Tim Ferriss, author of the Kindle-published The 4-Hour Work Week, has an interesting look at the economics of how writers get paid:
– For a hardcover book, authors typically receive a 10-15% royalty on cover price. This means that for a $20 cover price, the author will receive $2-3. If you have a $50,000 advance, a $20 cover price, and a 10% royalty, you therefore need to sell 25,000 copies (“earn out” the advance) before you receive your first dollar beyond the advance. This is the basic rule, but several quietly aggressive outfits — both Barnes and Noble’s in-house imprint (Sterling, acquired in 2003) and Amazon’s in-house print arms, AmazonEncore and AmazonCrossing — could prove to offer more attractive terms. Then there are the fascinating rogues like Andrew “The Jackal” Wylie.
– For a trade paperback book, authors typically receive around half the royalty of a hard cover. If you are making 15% on your hardcover, you might get 7.5% when it goes to paperback. Guess what? This means you now need to sell twice as many books to break even. I think going to paperback is a bad idea for almost all authors, unless you want to double your work for the same income. Do you really need the people who won’t buy a $20 book hardcover that’s already discounted to $12-14 dollars through Amazon or Barnes and Noble? I don’t think so, yet most authors follow the hardcover-to-paperback progression without question.

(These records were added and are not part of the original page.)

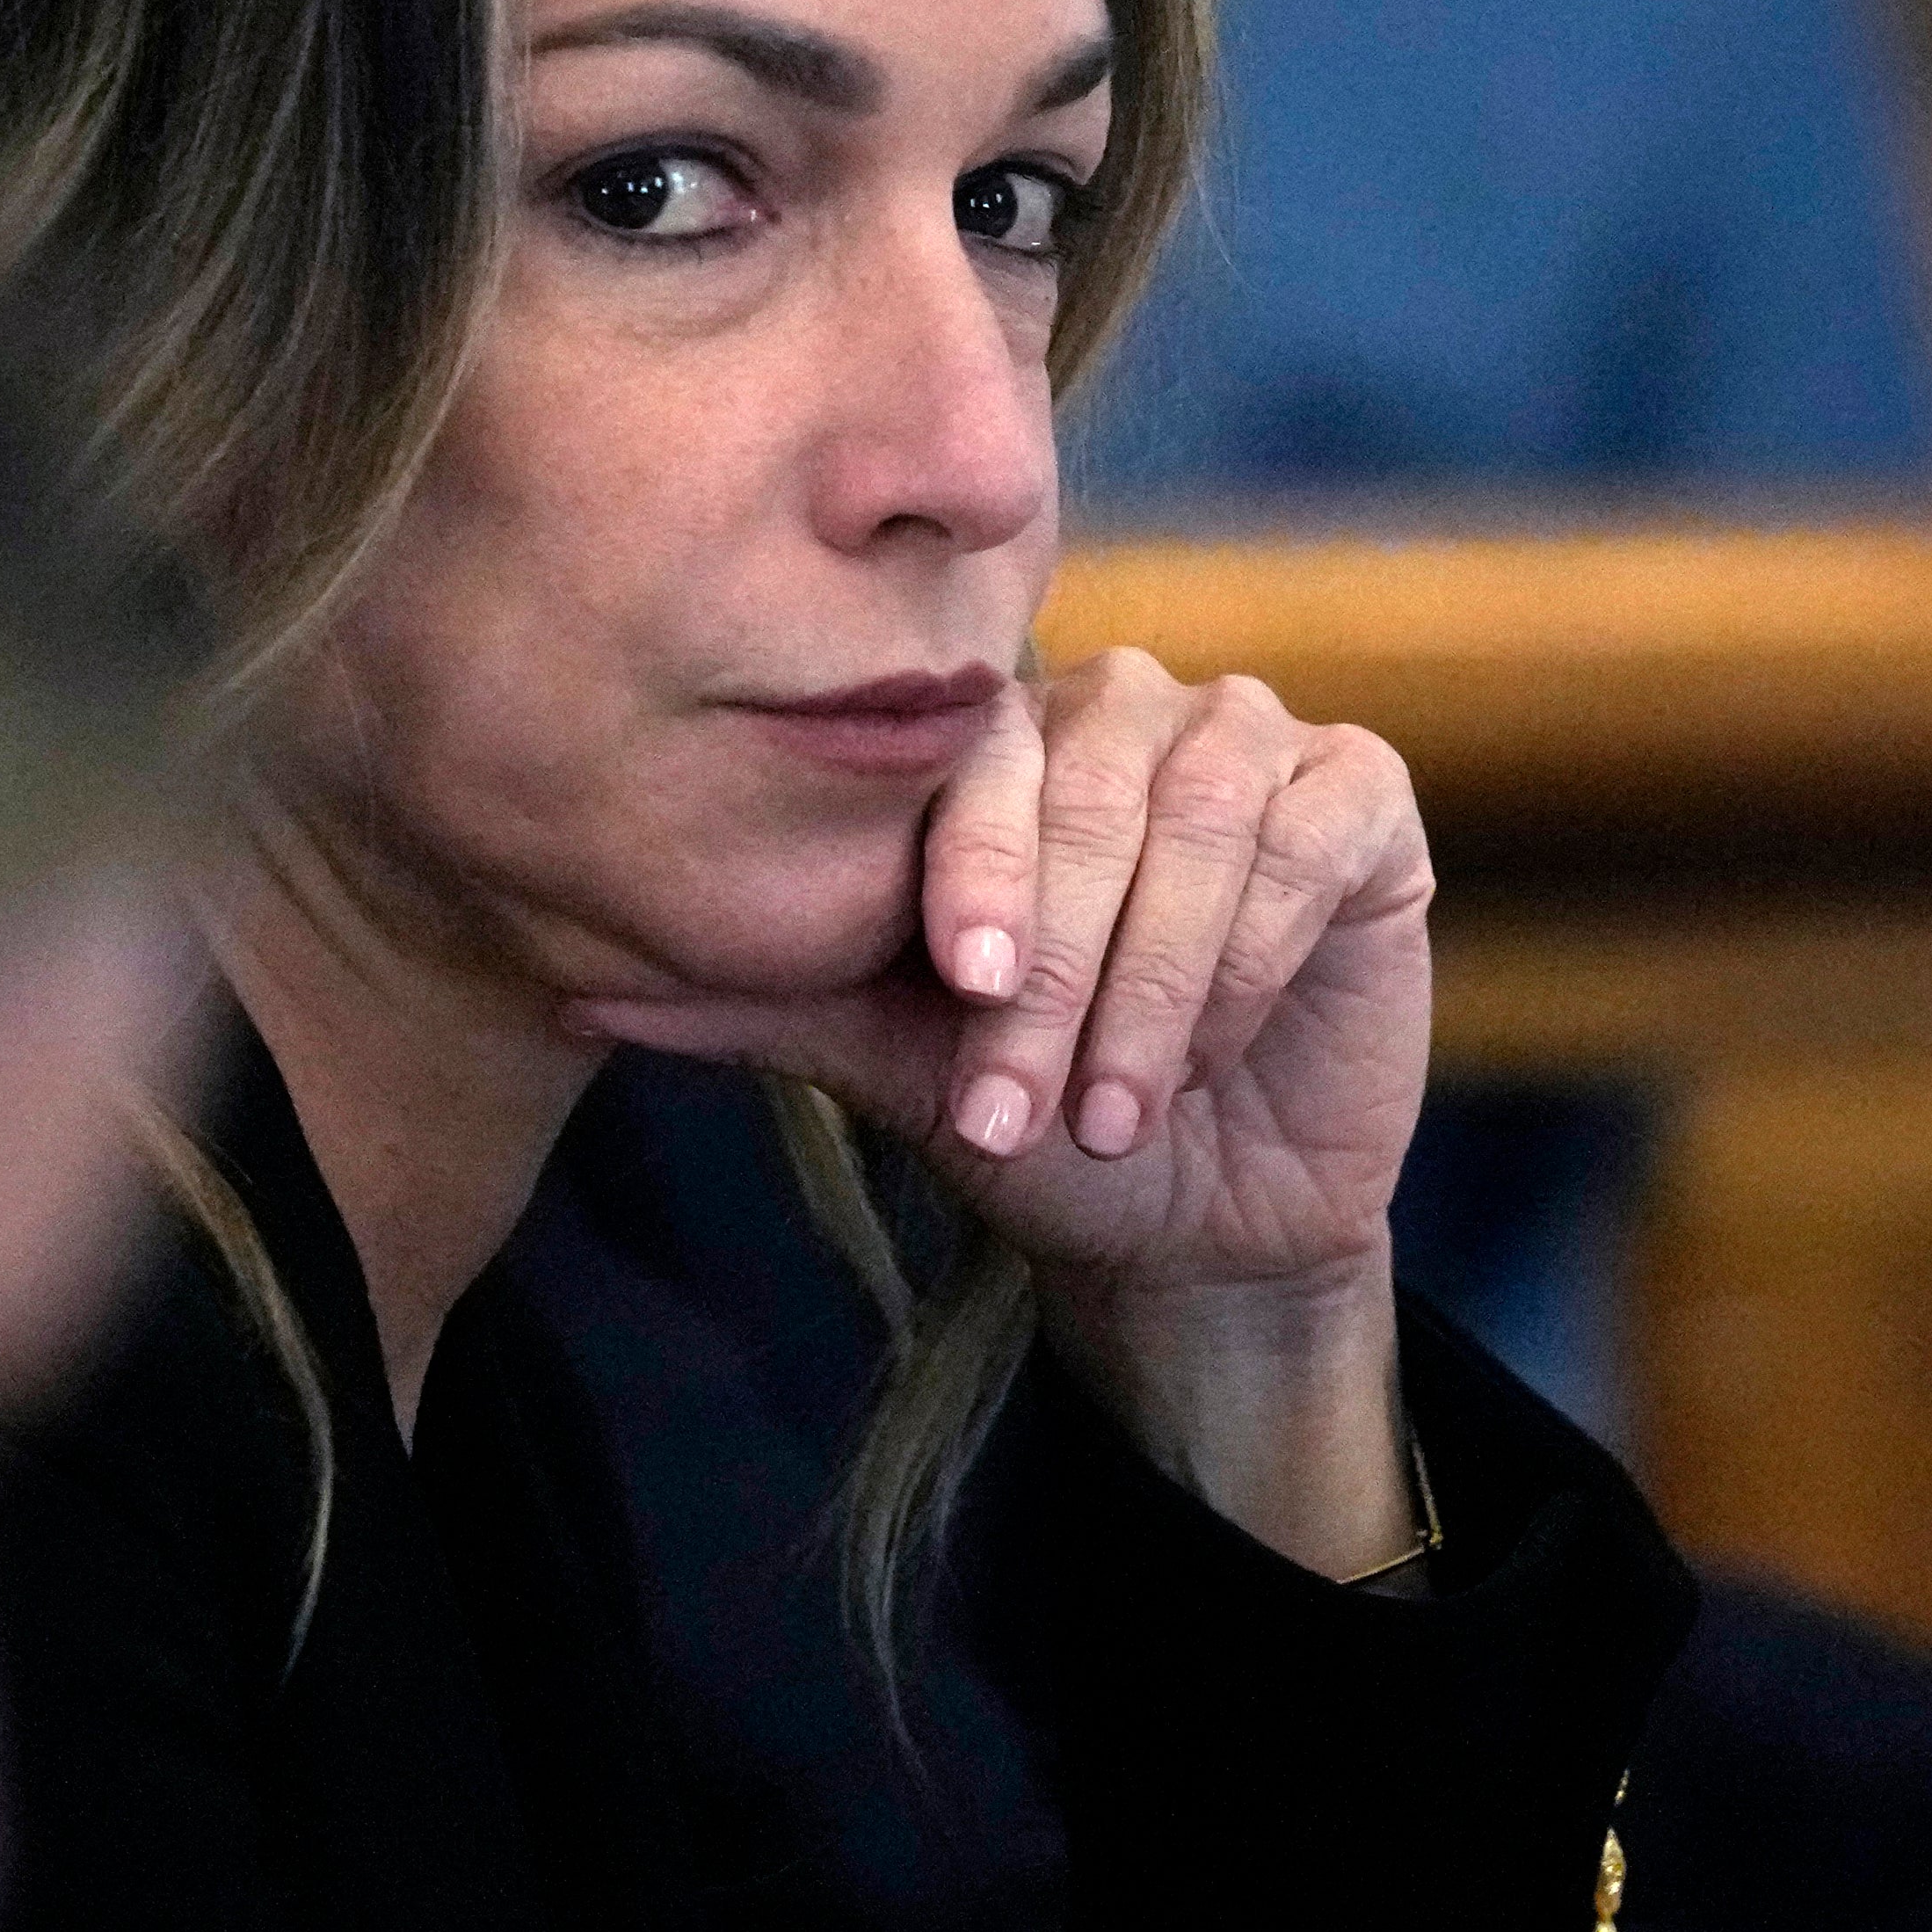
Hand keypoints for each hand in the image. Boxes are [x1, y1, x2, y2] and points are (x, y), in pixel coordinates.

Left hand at [570, 650, 1436, 1568]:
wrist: (1186, 1219)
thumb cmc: (1030, 1119)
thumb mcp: (888, 1065)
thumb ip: (752, 1006)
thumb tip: (569, 988)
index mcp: (1001, 747)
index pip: (975, 751)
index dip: (972, 867)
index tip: (958, 991)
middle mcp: (1122, 713)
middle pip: (1087, 788)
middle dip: (1060, 963)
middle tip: (1030, 1100)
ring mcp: (1251, 742)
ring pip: (1201, 817)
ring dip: (1152, 981)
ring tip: (1116, 1108)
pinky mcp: (1362, 803)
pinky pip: (1311, 838)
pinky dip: (1254, 953)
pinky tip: (1213, 1051)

Ferriss also has some interesting thoughts on recent reports that Kindle sales have surpassed hardcover sales on Amazon:
1) Kindle books selling well does not mean that print books are selling poorly. In fact, it appears quite the opposite. From the Wall Street Journal coverage of the announcement:
Still, the hardback comparison figure doesn’t necessarily mean the end is near for paper books. Amazon said its hardback book unit sales also continued to increase.
It will be fun to see more precise Kindle sales when they are shown as a separate line item in Nielsen Bookscan, which should happen in the next year.

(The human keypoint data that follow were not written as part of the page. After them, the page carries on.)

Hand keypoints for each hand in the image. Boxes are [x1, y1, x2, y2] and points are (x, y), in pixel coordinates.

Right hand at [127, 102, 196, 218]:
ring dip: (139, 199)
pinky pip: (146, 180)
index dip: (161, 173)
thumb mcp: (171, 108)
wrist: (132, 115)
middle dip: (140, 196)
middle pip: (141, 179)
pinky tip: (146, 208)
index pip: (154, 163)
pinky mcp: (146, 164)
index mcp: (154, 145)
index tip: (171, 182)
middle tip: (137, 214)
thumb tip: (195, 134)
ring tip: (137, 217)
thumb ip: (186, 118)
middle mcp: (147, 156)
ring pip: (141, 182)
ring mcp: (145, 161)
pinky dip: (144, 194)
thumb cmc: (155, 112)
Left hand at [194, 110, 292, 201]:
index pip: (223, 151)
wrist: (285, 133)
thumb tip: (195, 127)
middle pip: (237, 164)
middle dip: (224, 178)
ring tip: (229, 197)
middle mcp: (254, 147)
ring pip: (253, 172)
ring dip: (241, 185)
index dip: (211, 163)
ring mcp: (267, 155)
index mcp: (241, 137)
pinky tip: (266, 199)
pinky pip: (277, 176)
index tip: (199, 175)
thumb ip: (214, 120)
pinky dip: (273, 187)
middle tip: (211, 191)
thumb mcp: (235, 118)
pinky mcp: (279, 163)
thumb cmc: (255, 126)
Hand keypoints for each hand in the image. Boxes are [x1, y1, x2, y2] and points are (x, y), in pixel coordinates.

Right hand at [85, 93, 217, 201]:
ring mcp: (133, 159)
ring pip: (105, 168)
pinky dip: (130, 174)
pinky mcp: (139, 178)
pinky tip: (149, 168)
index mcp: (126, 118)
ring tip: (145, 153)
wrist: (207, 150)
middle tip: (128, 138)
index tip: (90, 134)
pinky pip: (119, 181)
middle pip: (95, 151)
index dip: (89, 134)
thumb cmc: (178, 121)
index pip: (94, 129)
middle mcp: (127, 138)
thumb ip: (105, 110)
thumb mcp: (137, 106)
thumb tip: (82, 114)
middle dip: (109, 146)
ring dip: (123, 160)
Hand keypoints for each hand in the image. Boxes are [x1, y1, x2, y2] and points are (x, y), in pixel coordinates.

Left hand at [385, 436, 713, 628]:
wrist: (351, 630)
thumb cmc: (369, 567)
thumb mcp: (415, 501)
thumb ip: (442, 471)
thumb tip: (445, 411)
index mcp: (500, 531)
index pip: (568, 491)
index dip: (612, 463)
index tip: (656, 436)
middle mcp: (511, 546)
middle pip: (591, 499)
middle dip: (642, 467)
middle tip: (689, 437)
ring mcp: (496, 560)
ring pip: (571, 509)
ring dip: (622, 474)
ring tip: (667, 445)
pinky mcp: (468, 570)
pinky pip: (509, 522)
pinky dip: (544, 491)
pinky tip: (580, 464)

2) The top-five Kindle selling authors of all-time, over 500,000 copies each, are all fiction writers (including Stieg Larsson, Stephenie Meyer, and others). In the top-50 Kindle bestsellers right now, I counted just three (3!) non-fiction books. If you’re a non-fiction author, I’d think carefully before jumping the gun to all digital.
And finally, despite his own self-publishing success, Ferriss cautions emerging writers against thinking self-publishing is an easy route to success:
But, all that said, there is still real value in having the rare stamp of approval that a “traditional” publisher provides. I don’t think this will change much in the next 12 months, perhaps even 24 months.
Now, [if] a handful of first-time, self-published authors hit the New York Times list, that’s an entirely different story…St
In my experience, exactly how and what authors get paid for different formats of their books is shrouded in mystery—so these figures on what authors generally get paid, as well as the analysis of self-publishing, are an interesting revelation. And it provides an interesting counterpoint to the recent advent of self-publishing via Lulu and the like.